Sriwedari, tetaman surga.
Tempat yang saya bayangkan ketika disebutkan nama Sriwedari adalah sebuah taman yang hangat dengan hijauan rumput menghiasi merah tanahnya. Bunga-bunga bermekaran sembari sesekali siulan burung-burung gereja memanjakan telinga. Ya, begitulah logika terbatas saya bila disuruh menggambarkan seperti apa taman surga. Oleh karena itu, saya merasa sangat antusias saat kelompok penulisan omnibook saya (yang dibentuk dari pelatihan sebuah penerbit) sepakat untuk menuliskan cerita dengan tema besar taman kota. Pilihan saya awalnya jatuh pada Taman Sriwedari yang berada di Solo. Namanya sangat menarik, boleh dibilang namanya Indonesia banget! Lagi pula saat itu band kesukaan saya, Maliq & D’essentials baru mengeluarkan hits terbaru yang berjudul serupa, Setapak di Taman Sriwedari. Makin tertantanglah saya untuk menjadikan Taman Sriwedari sebagai ruh cerpen tulisan saya kali ini.
Jiwa romantis saya yang jarang keluar mulai terusik dan membuat saya membayangkan adegan-adegan pertemuan sepasang kekasih yang terpisah di surga, tetapi bertemu kembali di Taman Sriwedari itu. Terus terang saat itu saya belum pernah mengunjungi Taman Sriwedari sama sekali. Jadi, saya membayangkannya sebagai sebuah taman luas dengan gambaran serupa seperti yang saya ceritakan di awal. Riset pun saya mulai.

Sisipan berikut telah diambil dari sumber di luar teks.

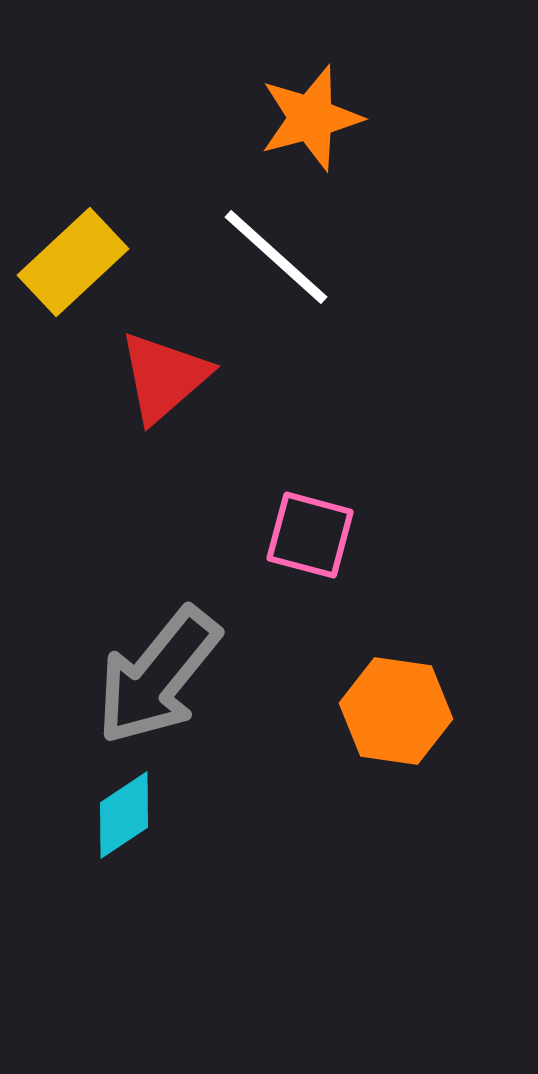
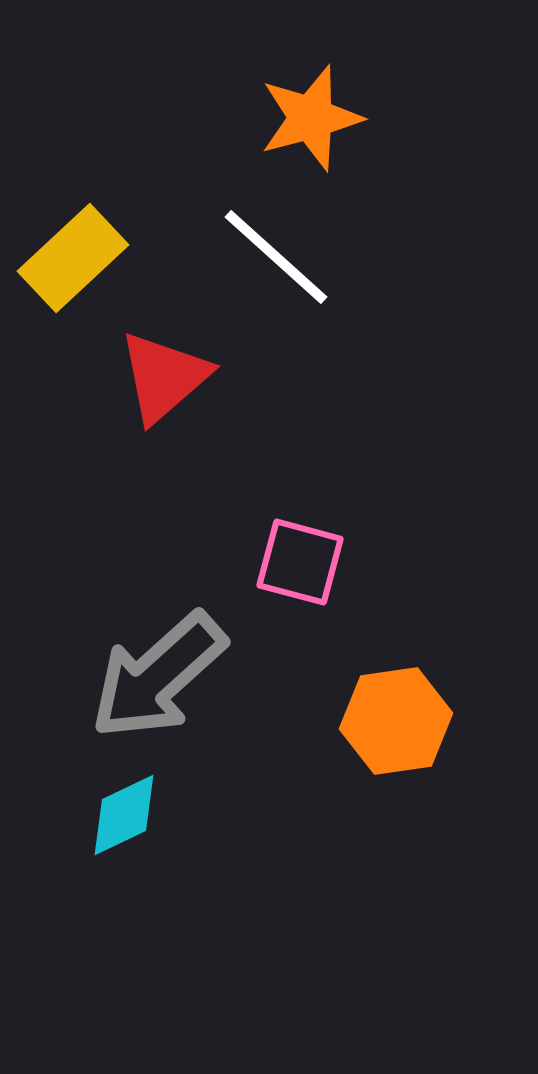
yellow rectangle: moved 4 px up
pink square: moved 10 px left, 27 px down
gray arrow: rotated 9 degrees clockwise
orange hexagon: moved 10 px down; rotated 16 degrees counterclockwise
cyan diamond: rotated 8 degrees clockwise
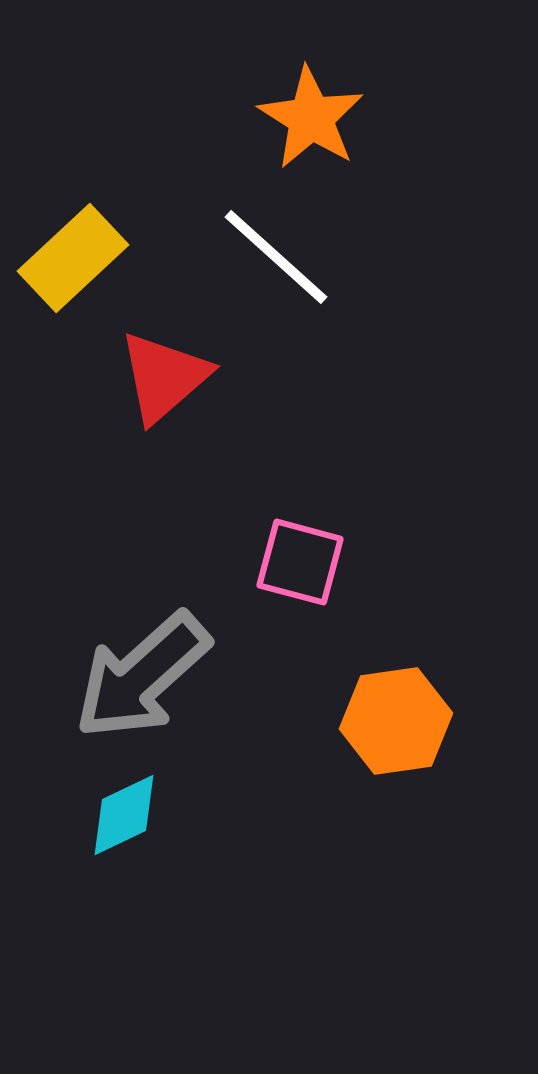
orange star: rotated 25 degrees counterclockwise
gray arrow: moved 16 px left
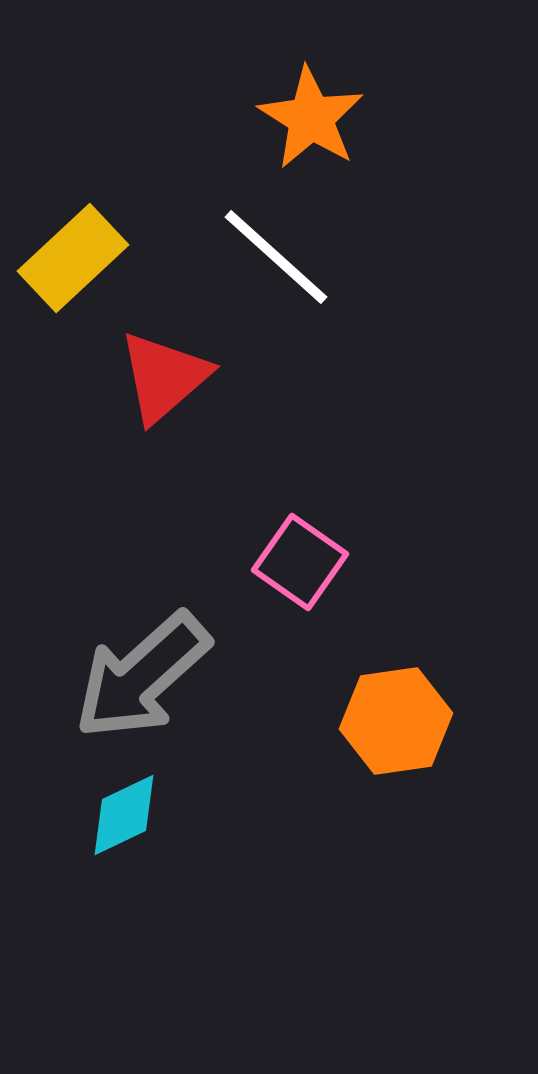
pink square: rotated 20 degrees clockwise
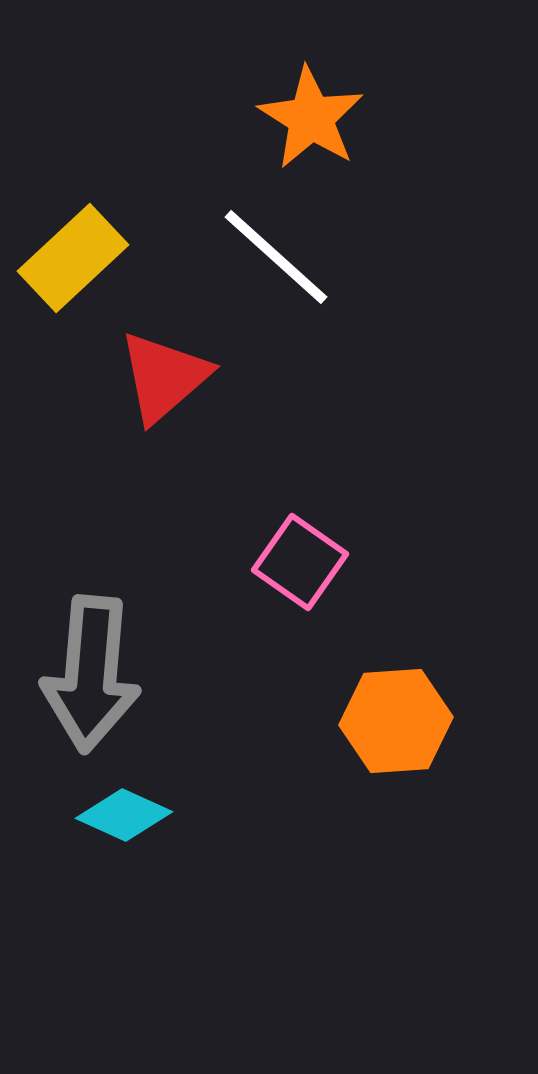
gray arrow: moved 51 px left, 2 px up; rotated 43 degrees counterclockwise
orange hexagon: rotated 4 degrees clockwise
cyan diamond: rotated 50 degrees clockwise
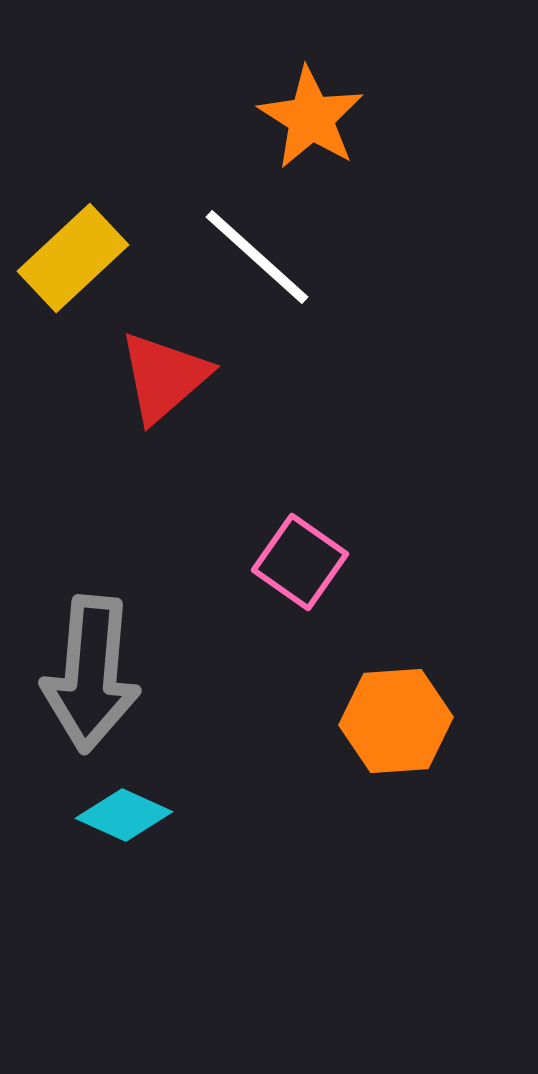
white line: moved 19 px left
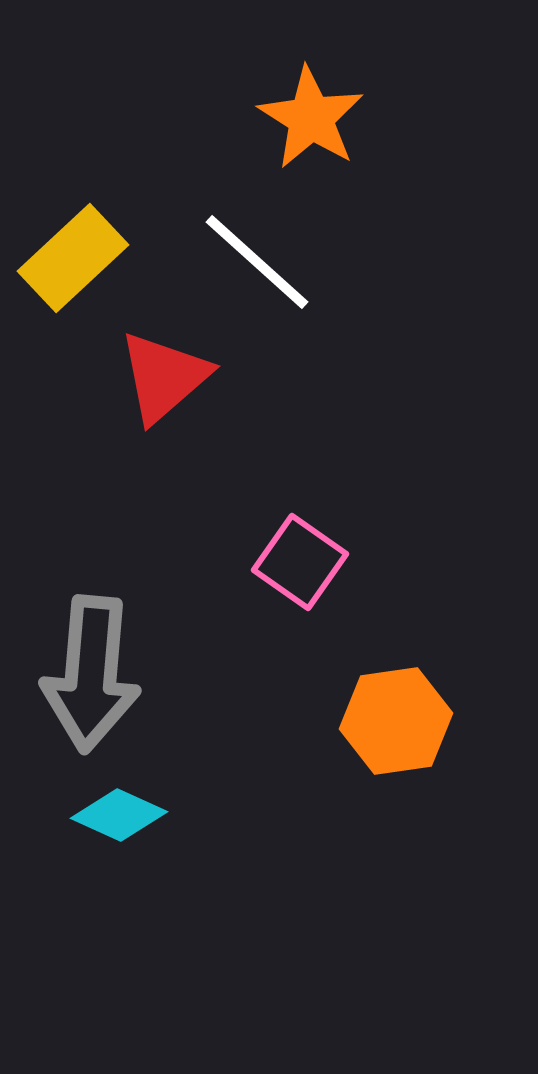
white line: moved 5 px down
orange hexagon: rotated 4 degrees counterclockwise
cyan diamond: moved 5 px left
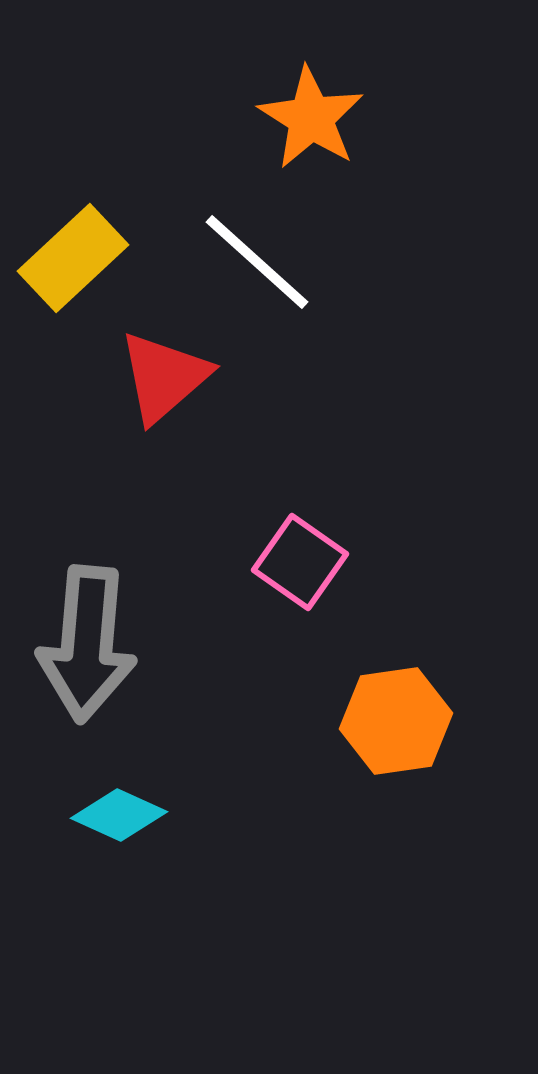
gray arrow: moved 4 px left, 30 px up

Waw! Saya terkesima ketika hasil riset kecil-kecilan saya menyebutkan kalau memang ide awal pembuatan Taman Sriwedari yang dicetuskan oleh Sri Susuhunan Pakubuwono X itu memang terinspirasi dari taman surga yang ada dalam cerita pewayangan. Jadi, tidak heran bila kemudian beliau menambahkan taman ini dengan berbagai pepohonan dan bunga yang beragam, lalu ditambahkan koleksinya dengan berbagai hewan. Tak lama kemudian, panggung dan gedung pertunjukan kesenian juga ditambahkan untuk meramaikan Taman Sriwedari. Bila awalnya taman ini hanya diperuntukkan bagi keluarga kerajaan, lambat laun masyarakat biasa juga diperbolehkan menikmati keindahan surgawi di Taman Sriwedari. Sampai akhirnya kawasan Taman Sriwedari menjelma tempat rekreasi yang dekat di hati masyarakat Solo. Selain itu, Taman Sriwedari ternyata pernah juga menjadi tuan rumah kegiatan PON pada tahun 1948.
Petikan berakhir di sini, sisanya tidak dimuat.